Nine Entertainment shares were sold off after the company revealed a sharpish downgrade in first-half earnings because of the slump in TV and radio broadcasting.
Nine shares fell 5.7% to $1.74, Seven West Media shares lost 8.3% to 44 cents, after it reached a five-month high of 47.8 cents on Monday and shares in Southern Cross Media (which warned of an 8.5% slide in first-quarter revenue in both TV and radio) lost 3.2% to 90.5 cents.
Nine CEO Hugh Marks told the company’s AGM in Sydney yesterday that signs of improvement in the advertising market had dried up in the last few weeks and admitted the brand boycott against 2GB presenter Alan Jones had cut earnings at its most recent acquisition, Macquarie Media.
The big problems are at the Nine Network and Macquarie Media, the recent acquisition.
“Specifically – for the first quarter, while Nine’s Metro Free To Air business achieved a leading revenue share of 39.8%, the market was down by 6.4% on last year…pretty much in line with the overall ad market.
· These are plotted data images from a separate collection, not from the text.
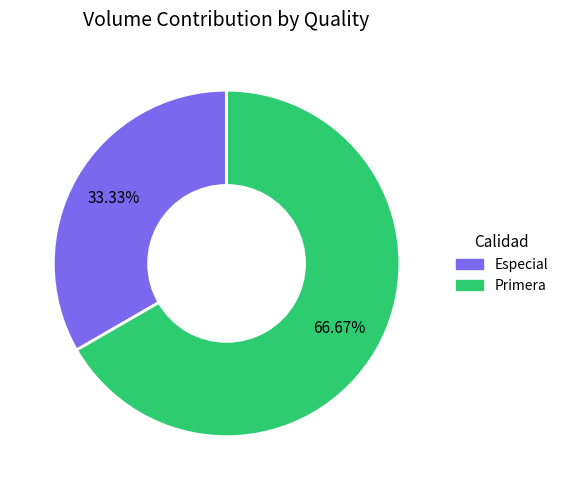

Approximately how many times larger is the value at Especial compared to Primera?

0.5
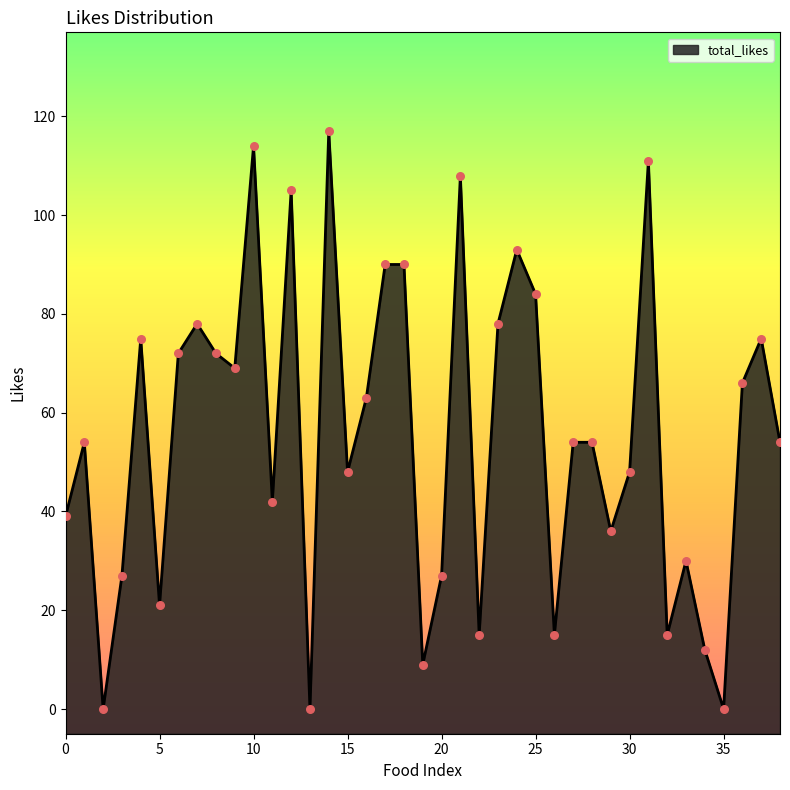

What is the change in value from 28 to 34?

-42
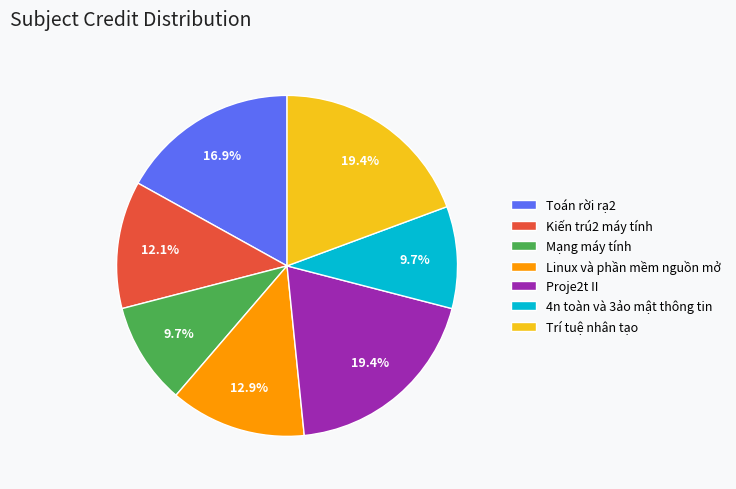

What percentage is NOT represented by Mạng máy tính?

90.3%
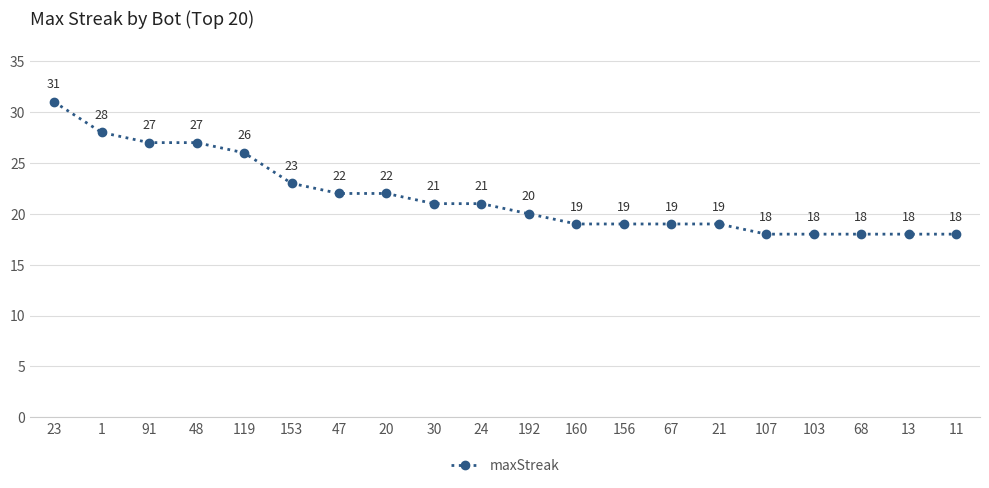

Between 47 and 30, which is larger?

47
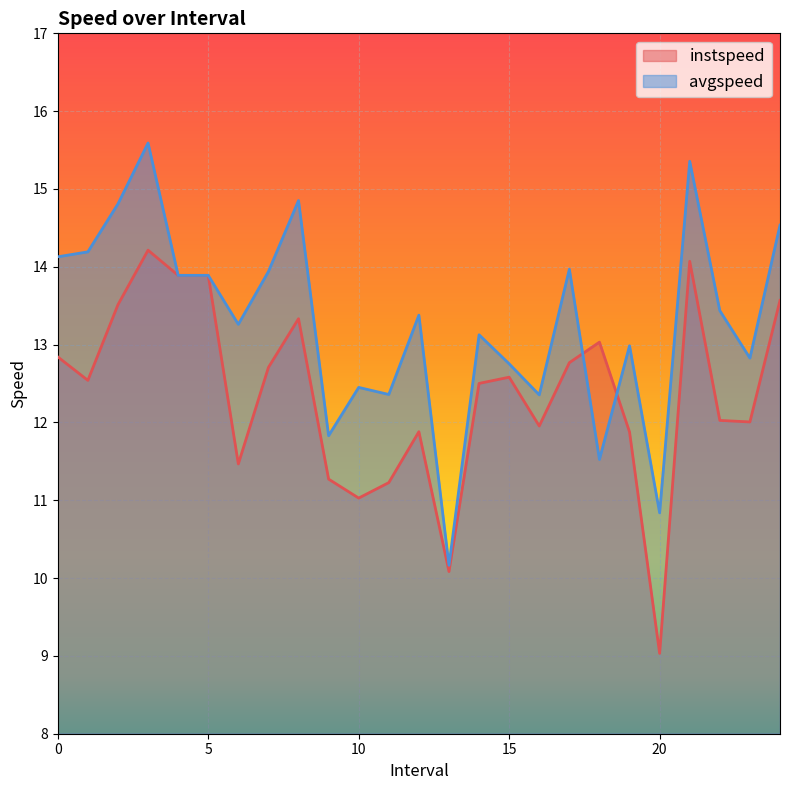

The avgspeed series shows 14.9 at 8.0. True or false?

True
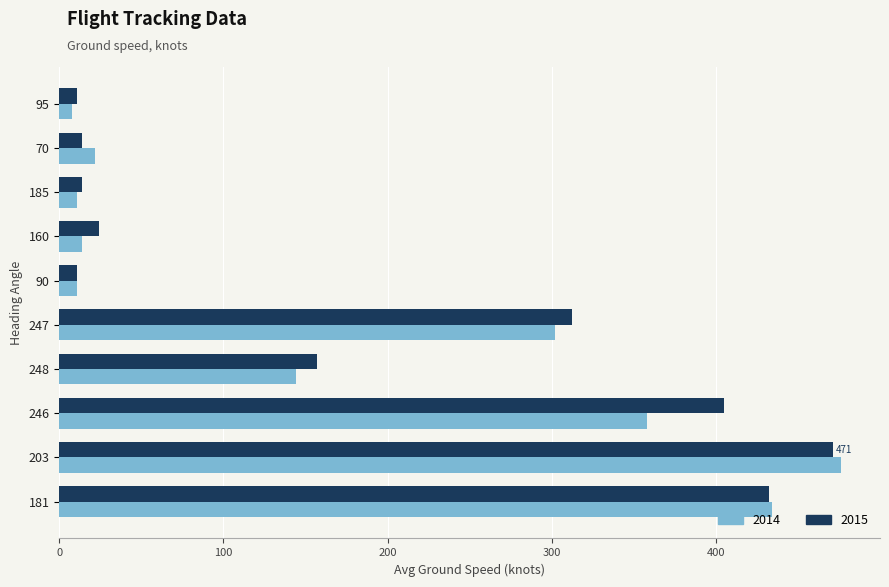

Which label corresponds to the largest value in the chart?

203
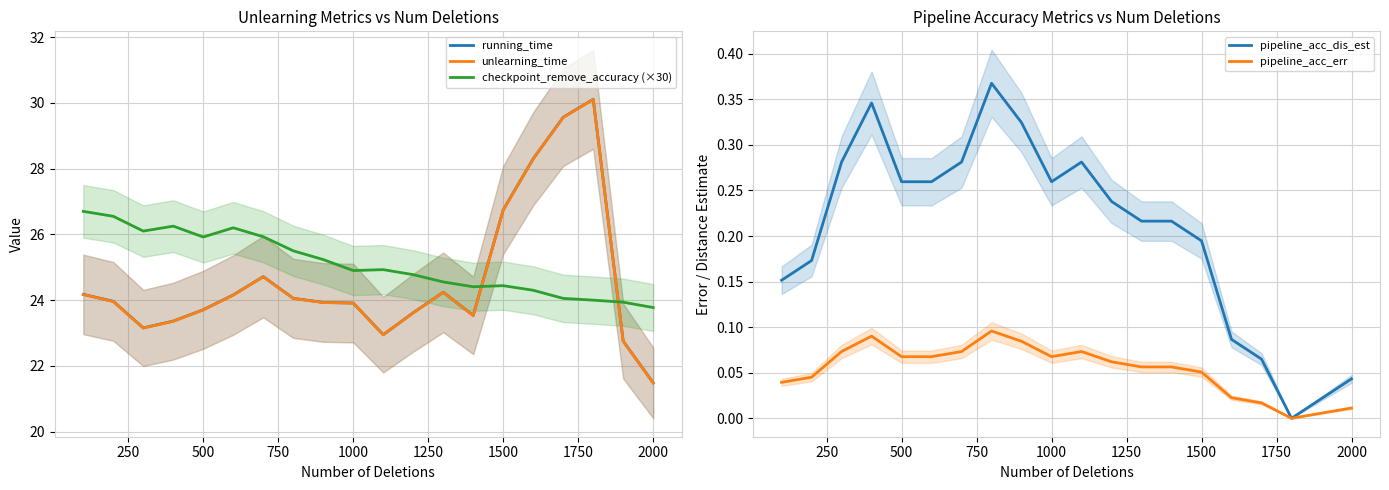

True or false: unlearning_time and pipeline_acc_dis_est intersect in this chart.

False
Early signs of improvement in Q2, given a broadly flat September, have unfortunately dissipated in recent weeks,” he said.
“The FTA market in the second quarter looks like being down by at least as much as Q1 – we now expect the market to decline by mid-single digits across the full financial year.
“We remain confident about share gain through the second half on the back of our audience performance earlier this calendar year, and will be working hard to soften the impact of the weak start to the year. FTA costs are now expected to be 2.5% higher as opposed to the 4% we guided to earlier in the year.
There was always going to be a shift in earnings contribution in this financial year due to timing issues, particularly the one-off costs in the TV business – however, the current advertising market conditions will mean that our first half result is now expected to be approx. 10% down on the first half of 2018-19.
Nine said that it expects to make up the shortfall in the second half from better performances from non-broadcast businesses, such as the 59% Domain, streaming video, print, and websites.
As a result of Nine now expects to report “low single-digit growth” in group earnings before, interest, tax, depreciation and amortisation (EBITDA) this financial year. Previously in August at its full-year results, Nine said it expected to report EBITDA growth of around 10%.
Mr. Marks blamed (as did News Corp CEO, Robert Thomson last Friday in a first-quarter results briefing) that the prevailing weakness in consumer sentiment in Australia has manifested itself in weak trading conditions for many consumer-facing businesses, and general softness in the overall advertising market.
“Advertising from pretty much every major advertising category was weak in the September quarter particularly from auto, Government, domestic banks and gambling,” Mr. Marks said.